Die mühsame Suche nach einer Dichtung, in der das eigene Überleben statt der Unterwerfung gefeiert wird, vielleicht auch nach einer eigenen Stimme, um ebendies zu fordern, zumindest aber nach einer Möglichkeit, innerhalb eines Wertesystems zu überleben, in dem man sich an der Auslöschung und dem Versagen von Frauen weidet, ist eine Arbeit, die viele junge Frauen, vielleicht fast alle, leisten müssen. Ich selbst tat das in jenen frühen Jahren nicht besonders gut oder klar erkennbar, dafür aber wild entschlossen.

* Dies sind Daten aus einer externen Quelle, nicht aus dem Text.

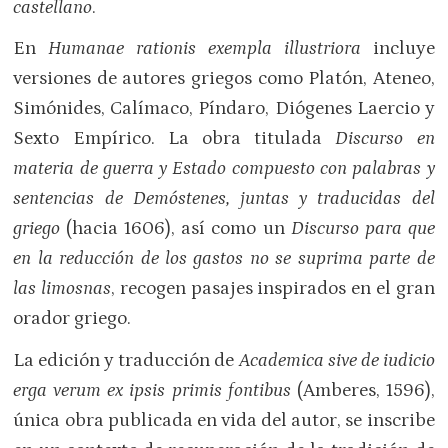
castellano
.
En
Humanae rationis exempla illustriora
incluye
versiones de autores griegos como Platón, Ateneo,
Simónides, Calímaco, Píndaro, Diógenes Laercio y
Sexto Empírico. La obra titulada
Discurso en
materia de guerra y Estado compuesto con palabras y
sentencias de Demóstenes, juntas y traducidas del
griego
(hacia 1606), así como un
Discurso para que
en la reducción de los gastos no se suprima parte de
las limosnas
, recogen pasajes inspirados en el gran
orador griego.
La edición y traducción de
Academica
sive de iudicio
erga verum ex ipsis primis fontibus
(Amberes, 1596),
única obra publicada en vida del autor, se inscribe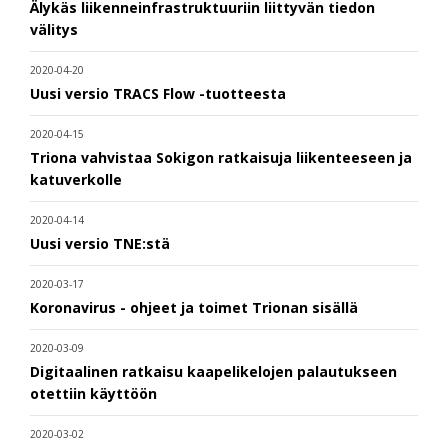
Älykäs liikenneinfrastruktuuriin liittyvän tiedon
välitys
2020-04-20
Uusi versio TRACS Flow -tuotteesta
2020-04-15
Triona vahvistaa Sokigon ratkaisuja liikenteeseen ja
katuverkolle
2020-04-14
Uusi versio TNE:stä
2020-03-17
Koronavirus - ohjeet ja toimet Trionan sisällä
2020-03-09
Digitaalinen ratkaisu kaapelikelojen palautukseen
otettiin käyttöön
2020-03-02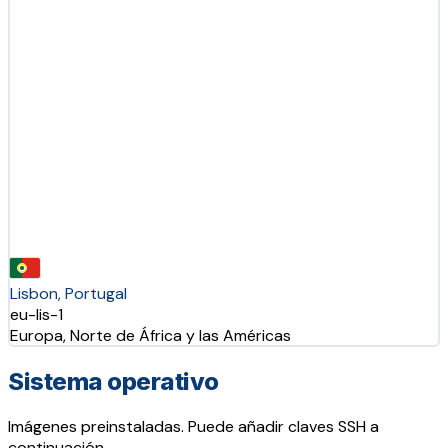
Lisbon, Portugal
eu-lis-1
Europa, Norte de África y las Américas
Sistema operativo
Imágenes preinstaladas. Puede añadir claves SSH a
continuación.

Mir war oft nicht bewusst, wogegen oder warum ich mich wehrte, und so war mein Widerstand vage, sporadisch, planlos. Jene Jahre, in denen ich darum kämpfte, nicht unterzugehen, wenn auch allzu oft wie jemand, die in einem Sumpf versinkt und dann heftig mit den Armen rudert, um sich zu retten, kommen mir heute in den Sinn, wenn ich sehe, wie um mich herum junge Frauen die gleichen Kämpfe austragen. Es ging nicht nur ums physische Überleben, wobei das oft schwierig genug war, sondern auch darum, als Person mit gewissen Rechten zu überleben, einschließlich des Rechts auf Teilhabe, Würde und

Die Regisseurin, Autorin und Schauspielerin Brit Marlin sagte kürzlich: »Dass du auf diesem Stuhl in diesem Zimmer sitzen bleibst und dich von einem mächtigen Mann belästigen oder missbrauchen lässt, liegt nicht zuletzt daran, dass uns Frauen kaum je ein anderes Ende gezeigt wurde. In den Romanen, die wir gelesen, den Filmen, die wir gesehen, den Geschichten, die uns von Kindesbeinen an erzählt wurden, nehmen Frauen sehr oft ein schreckliches Ende.«

Der Spiegel, in dem ich mich selbst verschwinden sah, hing in der Wohnung, in der ich ein Vierteljahrhundert lang gewohnt habe, von den letzten Monaten meines zwanzigsten Lebensjahrs an. Die ersten paar Jahre dort waren die Zeit meiner heftigsten Kämpfe, von denen ich manche gewann, andere Narben hinterlassen haben, die mich bis heute begleiten, und viele mich in einer Weise geprägt haben, dass ich nicht sagen könnte, ich wünschte, es wäre alles anders gelaufen, denn dann wäre ich eine ganz andere geworden, und diese andere gibt es nicht. Mich hingegen gibt es. Doch ich kann mir wünschen, dass den jungen Frauen, die nach mir kommen, einige der alten Hindernisse erspart bleiben, und nicht zuletzt dazu will ich mit meinen Texten beitragen, indem ich die Hindernisse zumindest benenne.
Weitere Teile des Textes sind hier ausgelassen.